◆ **TAREA A**:
Responde estas preguntas sobre el texto del nombre femenino:
(i) ¿Con qué nombre tratan a quien escribe durante sus períodos de fantasía?
(ii) Además de la urgencia travestista, ¿qué describe el pseudónimo femenino?
(iii) ¿Qué nombres se citan en el último párrafo como trato ridículo para una persona arreglada con ornamentos femeninos?
◆ **TAREA B**: Sigue escribiendo el texto sobre el nombre femenino a partir de su última frase.

◆ **TEXTO**:
┌────────

Como tu bien sabes, cuando me permito dar rienda suelta a mis breves períodos de fantasía, tanto tu como nuestros amigos travestistas me tratan con el nombre de “Theresa”. Esto parece afectarte de alguna incierta manera que no consigo determinar y tu no puedes tampoco explicármela. Este detalle de trato te resultará perfectamente natural si tan sólo lo consideras de la siguiente manera: Nosotros únicamente simulamos convertirnos en chicas y nunca dejamos de estar conscientes de que, en realidad, somos varones; por lo tanto, no temas que lleguemos a estar inconformes con nuestra masculinidad ni que pretendamos transformarnos definitivamente en mujeres. Cuando nos acicalamos con prendas femeninas y logramos una apariencia tan aproximada como nos es posible con una muchacha de verdad, lo cierto es que simulamos ser una chica durante el breve tiempo de nuestra indulgencia, pero eso no es más que una simulación y nunca, definitivamente, la realidad. De ninguna forma tratamos de probar que padecemos de “personalidad múltiple” ni nada por el estilo. Usamos un pseudónimo femenino únicamente para describir nuestra URGENCIA travestista que motiva nuestras deliciosas (para nosotros) personificaciones; así como también para describir la imagen que intentamos conseguir.

El nombre femenino sólo describe esa parte de nosotros que se involucra en nuestras tendencias transgenéricas. En cualquier otra circunstancia ajena al ámbito travestista, seguramente nos molestará que alguien ajeno nos llame por ese pseudónimo y reaccionaremos en protesta. Después de todo, tu lo sabes tan bien como nosotros, no es aceptable ni adecuado, según las normas de nuestro sistema social actual, que un varón disfrute usando vestidos bonitos, cosméticos ni que se comporte con delicadeza y amabilidad extremas; no obstante, en honor a la verdad, ¿puedes imaginarte que una persona arreglada con los más bellos ornamentos femeninos, embellecida con todos los recursos del maquillaje y de la joyería, perfectamente peinada y ataviada, pueda ser tratado como “Chuck” o “Jake”, , “Flaco” o “Zurdo”? ¿No te parecería ridículo? ¿No crees que la forma habitual es más apropiada?

└────────

◆ **DATOS SIN PROCESAR**:
┌────────

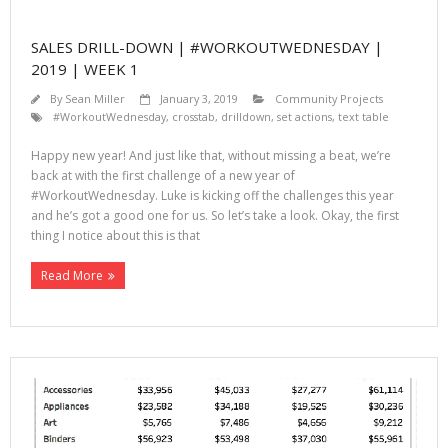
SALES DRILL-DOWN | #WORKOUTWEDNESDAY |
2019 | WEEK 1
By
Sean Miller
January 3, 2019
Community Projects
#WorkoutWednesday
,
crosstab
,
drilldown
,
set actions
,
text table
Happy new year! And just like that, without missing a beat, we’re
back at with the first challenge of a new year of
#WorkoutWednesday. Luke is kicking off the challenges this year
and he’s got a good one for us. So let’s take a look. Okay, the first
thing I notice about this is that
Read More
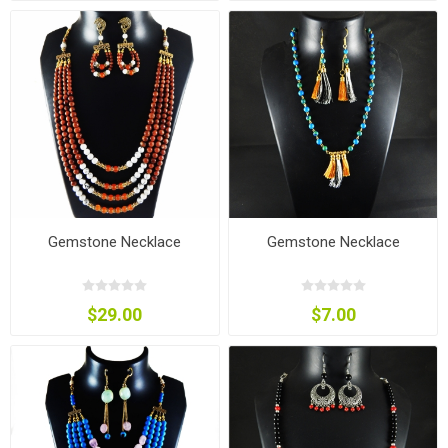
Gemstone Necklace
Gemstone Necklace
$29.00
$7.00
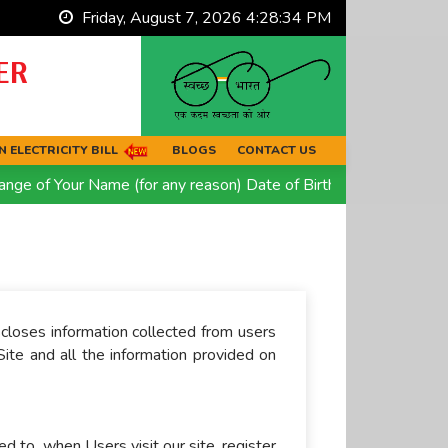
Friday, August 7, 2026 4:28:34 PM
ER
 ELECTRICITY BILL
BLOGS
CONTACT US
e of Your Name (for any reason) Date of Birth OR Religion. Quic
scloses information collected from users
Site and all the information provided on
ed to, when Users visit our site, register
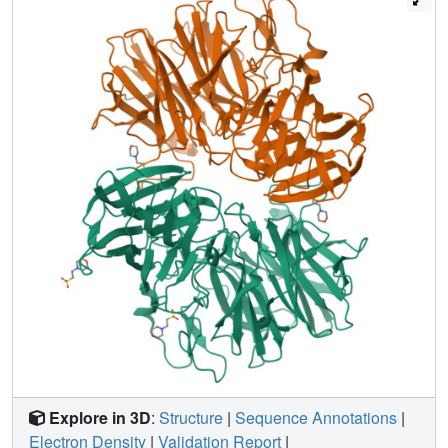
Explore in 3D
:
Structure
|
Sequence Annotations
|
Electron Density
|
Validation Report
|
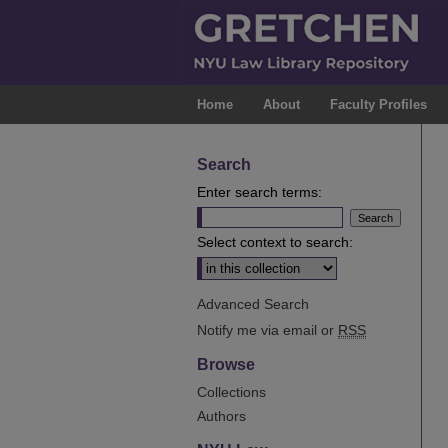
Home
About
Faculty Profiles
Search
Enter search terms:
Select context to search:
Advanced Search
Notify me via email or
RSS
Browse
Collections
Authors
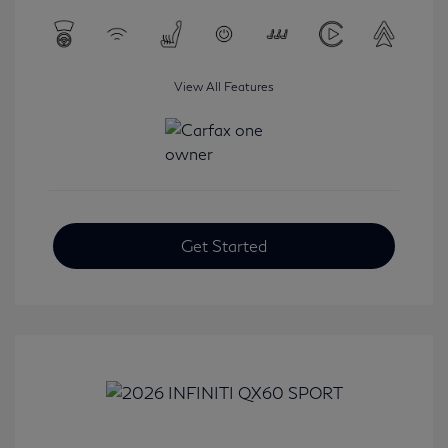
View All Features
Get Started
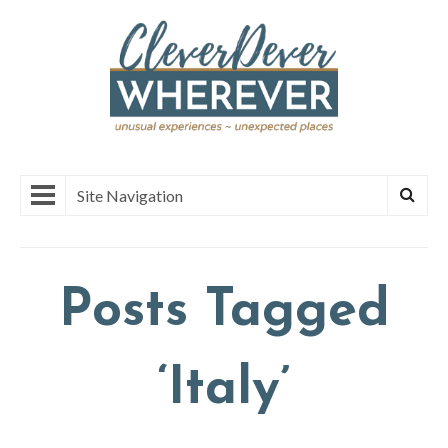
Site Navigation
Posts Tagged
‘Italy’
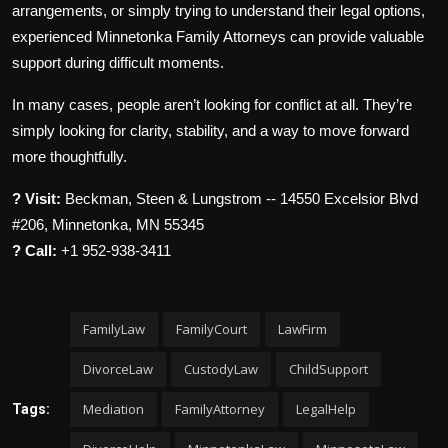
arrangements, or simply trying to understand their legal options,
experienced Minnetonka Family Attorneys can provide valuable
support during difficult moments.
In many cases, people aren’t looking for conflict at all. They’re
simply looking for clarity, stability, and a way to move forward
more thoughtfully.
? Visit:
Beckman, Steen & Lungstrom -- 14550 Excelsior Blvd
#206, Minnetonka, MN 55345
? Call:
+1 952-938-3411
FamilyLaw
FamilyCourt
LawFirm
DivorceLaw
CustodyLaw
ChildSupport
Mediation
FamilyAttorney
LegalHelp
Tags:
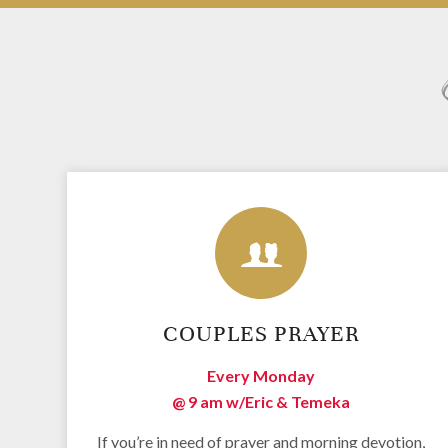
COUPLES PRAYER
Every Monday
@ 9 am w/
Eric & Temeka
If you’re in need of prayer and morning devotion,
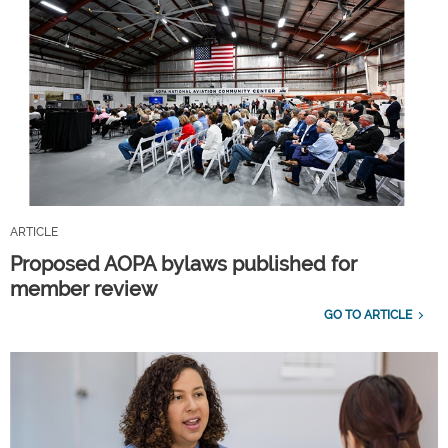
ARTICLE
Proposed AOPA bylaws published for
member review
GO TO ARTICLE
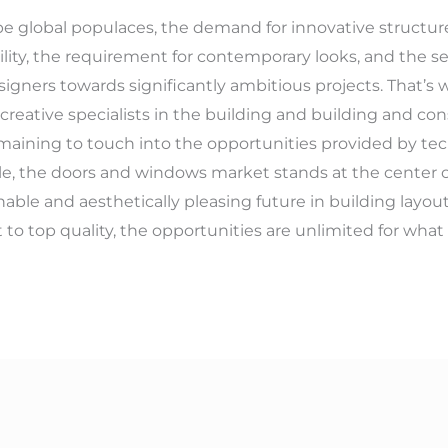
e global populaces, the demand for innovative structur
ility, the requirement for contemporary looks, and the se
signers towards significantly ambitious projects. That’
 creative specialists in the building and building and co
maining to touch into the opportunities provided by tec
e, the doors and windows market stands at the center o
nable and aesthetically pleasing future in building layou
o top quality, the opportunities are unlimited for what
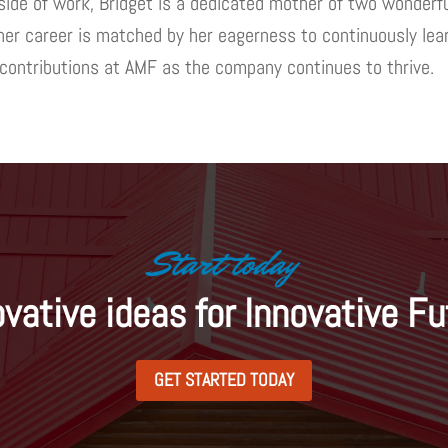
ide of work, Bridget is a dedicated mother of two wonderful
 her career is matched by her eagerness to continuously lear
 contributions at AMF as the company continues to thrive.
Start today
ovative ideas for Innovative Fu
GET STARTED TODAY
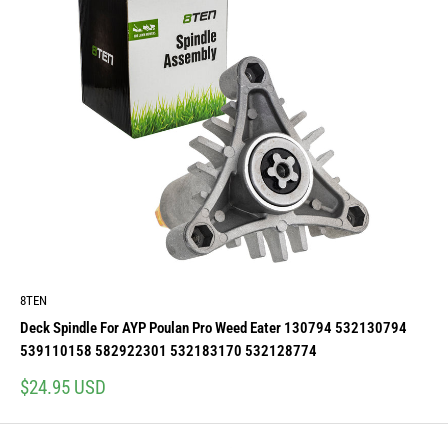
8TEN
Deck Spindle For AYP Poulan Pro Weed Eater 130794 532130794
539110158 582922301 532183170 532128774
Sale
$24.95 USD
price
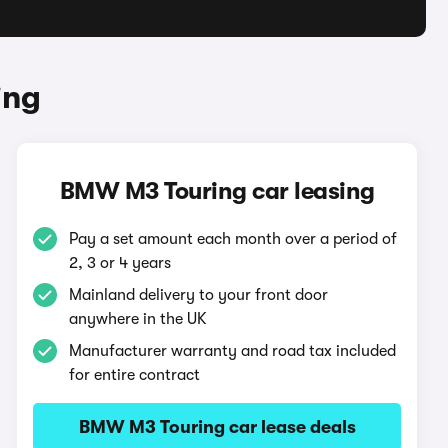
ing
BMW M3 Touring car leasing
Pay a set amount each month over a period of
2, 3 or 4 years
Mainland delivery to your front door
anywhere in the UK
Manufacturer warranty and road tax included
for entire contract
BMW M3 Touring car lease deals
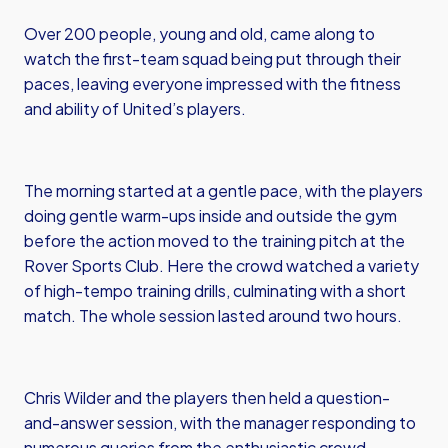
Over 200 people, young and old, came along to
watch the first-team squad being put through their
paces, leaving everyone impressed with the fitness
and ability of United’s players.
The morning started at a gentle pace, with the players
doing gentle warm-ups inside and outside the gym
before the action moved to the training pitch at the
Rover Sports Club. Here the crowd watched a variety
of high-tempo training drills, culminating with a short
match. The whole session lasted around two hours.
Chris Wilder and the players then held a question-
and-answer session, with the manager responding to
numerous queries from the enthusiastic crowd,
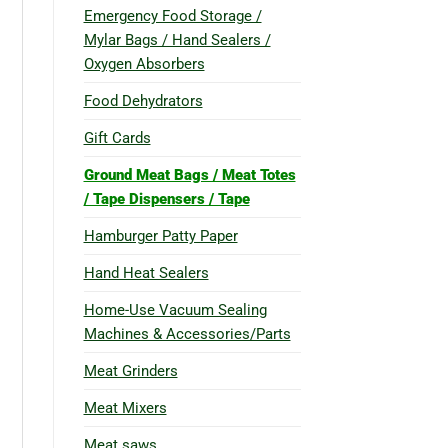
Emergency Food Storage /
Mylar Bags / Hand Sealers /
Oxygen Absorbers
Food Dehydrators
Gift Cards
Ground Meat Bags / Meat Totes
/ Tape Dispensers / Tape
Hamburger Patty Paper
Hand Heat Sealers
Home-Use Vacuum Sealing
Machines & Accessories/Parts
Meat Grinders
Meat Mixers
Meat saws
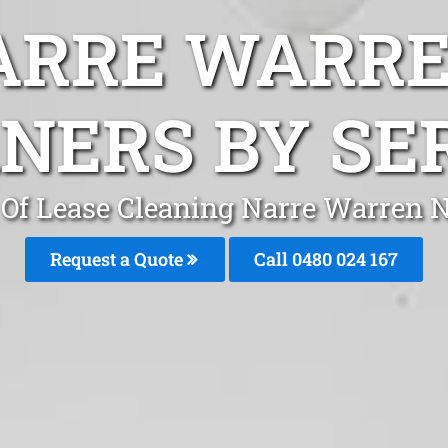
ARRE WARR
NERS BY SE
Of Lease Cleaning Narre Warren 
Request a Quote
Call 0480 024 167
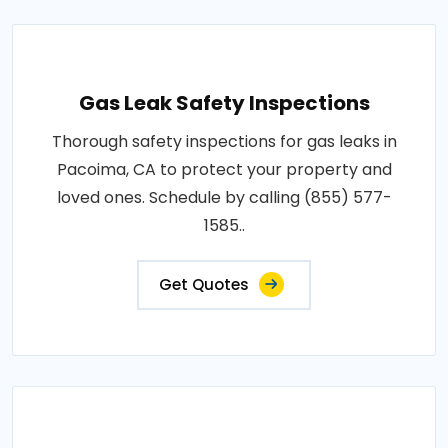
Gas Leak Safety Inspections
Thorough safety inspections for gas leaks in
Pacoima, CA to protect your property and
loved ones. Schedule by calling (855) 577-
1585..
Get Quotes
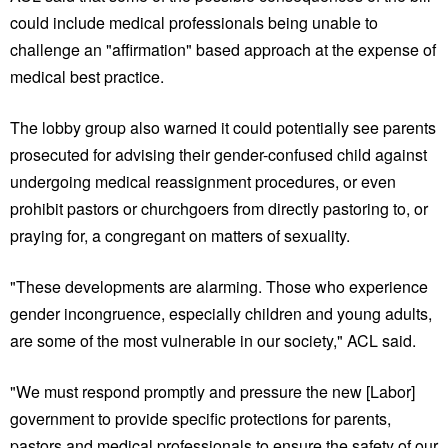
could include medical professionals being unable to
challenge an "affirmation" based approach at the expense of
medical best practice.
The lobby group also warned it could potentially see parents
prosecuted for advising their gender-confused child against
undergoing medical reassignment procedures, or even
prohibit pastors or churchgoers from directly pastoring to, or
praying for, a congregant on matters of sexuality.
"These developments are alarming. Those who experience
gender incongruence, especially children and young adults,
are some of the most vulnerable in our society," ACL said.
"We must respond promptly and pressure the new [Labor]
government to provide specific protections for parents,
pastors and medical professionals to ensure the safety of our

└────────

◆ **RESPUESTA DEL EJERCICIO A**:
(i) "Theresa".
(ii) La imagen que intentan conseguir.
(iii) "Chuck", "Jake", "Flaco" y "Zurdo".

◆ **RESPUESTA DEL EJERCICIO B**:
Nos has oído hablar a veces en términos, por ejemplo, de que “Theresa” estuvo “encerrada en el clóset” hasta que, por fin, “ella” consiguió “salir” al ganar ciertas “libertades”. Esto también parece perturbarte al grado de convencerte de que somos auténticos squizofrénicos o hasta locos de atar porque esa forma de hablar parece contradecir nuestras aseveraciones de no padecer de “múltiple personalidad”. Permíteme que te lo explique. Lo que realmente queremos decir con eso es que nos hemos visto obligados a ocultar nuestras TENDENCIAS durante años hasta que, por fin, logramos ser, en alguna medida, comprendidos y nuestros seres más queridos (tu, en mi caso) nos autorizan a ponerlas en práctica. Esta apertura nos permite aliviar en algún grado nuestra angustia, gracias a la indulgencia de nuestras esposas, pues podemos entonces liberar nuestros deseos más secretos y gozar de una determinada libertad al no tener que ocultarlos ni reprimirlos.

Puesto que tu eres una mujer de cálidos y comprensivos sentimientos, con un gran sentido común, confío sinceramente en que, a partir de ahora, estarás perfectamente tranquila con respecto a las razones por las cuales a veces soy llamado “Theresa”. Salvo en los escasos y breves períodos en que practico mis tendencias, yo sigo siendo tu Gene, como es natural y masculino. Aunque parezca extraño, pero aún cuando simulo ser “Theresa”, sigo siendo Gene. Este fenómeno te lo explicaré más adelante porque no quisiera complicar demasiado mi exposición.
Tal vez tu sientes, como les sucede a algunas mujeres, que el impulso transgenérico de tu marido — esa necesidad poderosa, auténtica e imperativa de personificar y experimentar la feminidad— deriva de alguna forma de una posible o potencial falta de femineidad de tu parte o bien de que, por alguna deficiencia de tu propio ser, carezcas del suficiente atractivo personal. Mi muy querida bienamada, tal no es absolutamente de ninguna manera el caso, como lo comprenderás en un momento. Para comenzar y con la intención de esclarecerte la cuestión, permíteme decirte que mi travestismo ha estado en mí por tanto tiempo como mi memoria alcanza y que el único efecto que tu has tenido en él es el que intento describir enseguida.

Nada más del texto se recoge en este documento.